= Frederick Selwyn Copleston =

British Indian civil servant

Frederick Selwyn Copleston (1850–1935) was a member of the Indian Civil Service. He was the Chief Judge of the Chief Court of Lower Burma from 1900 to 1902.

== Biography ==
Copleston was the son of Rev. R. E. Copleston, Fellow of Exeter College, Oxford and Vicar of Edmonton. He was a member of the Copleston family, lords of the manor of Copleston in Devon until 1659. Reginald Stephen Copleston, Bishop of Calcutta and Ernest Arthur Copleston, Bishop of Colombo were his brothers.

After education at Marlborough College, Copleston joined the Indian Civil Service in July 1873 and arrived in India in October 1873, when he was appointed Assistant Magistrate and Collector in Allahabad. He volunteer for service in Burma the following year and was posted there an Assistant Commissioner, and held various offices before being appointed Judicial Commissioner of Lower Burma in 1898. When the Court of the Judicial Commissioner was replaced in April 1900, Copleston was appointed the first Chief Judge of the Chief Court of Lower Burma.

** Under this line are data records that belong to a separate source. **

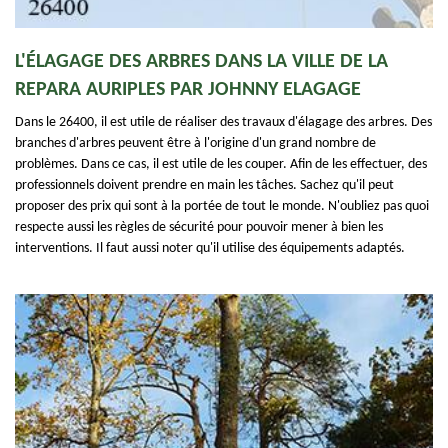
L'ÉLAGAGE DES ARBRES DANS LA VILLE DE LA
REPARA AURIPLES PAR JOHNNY ELAGAGE
Dans le 26400, il est utile de réaliser des travaux d'élagage des arbres. Des
branches d'arbres peuvent être à l'origine d'un grand nombre de
problèmes. Dans ce cas, il est utile de les couper. Afin de les effectuer, des
professionnels doivent prendre en main les tâches. Sachez qu'il peut
proposer des prix qui sont à la portée de tout le monde. N'oubliez pas quoi
respecte aussi les règles de sécurité pour pouvoir mener à bien les
interventions. Il faut aussi noter qu'il utilise des équipements adaptés.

He retired in April 1902 and returned to England. According to his family, he had been asked by Lord Curzon to serve as Lieutenant-Governor of Burma, but refused, whereupon Curzon struck off his name from the honours list. In retirement he was a Justice of the Peace for Somerset.

== Family ==
Copleston married in 1883 Elizabeth Colley of Clontarf, of Dublin; she died in 1895. He married secondly in 1902 Norah Margaret Little, daughter of Colonel Colhoun-Little, MD, IMS; they had two sons, one of whom was the Jesuit philosopher and theologian Frederick Charles Copleston.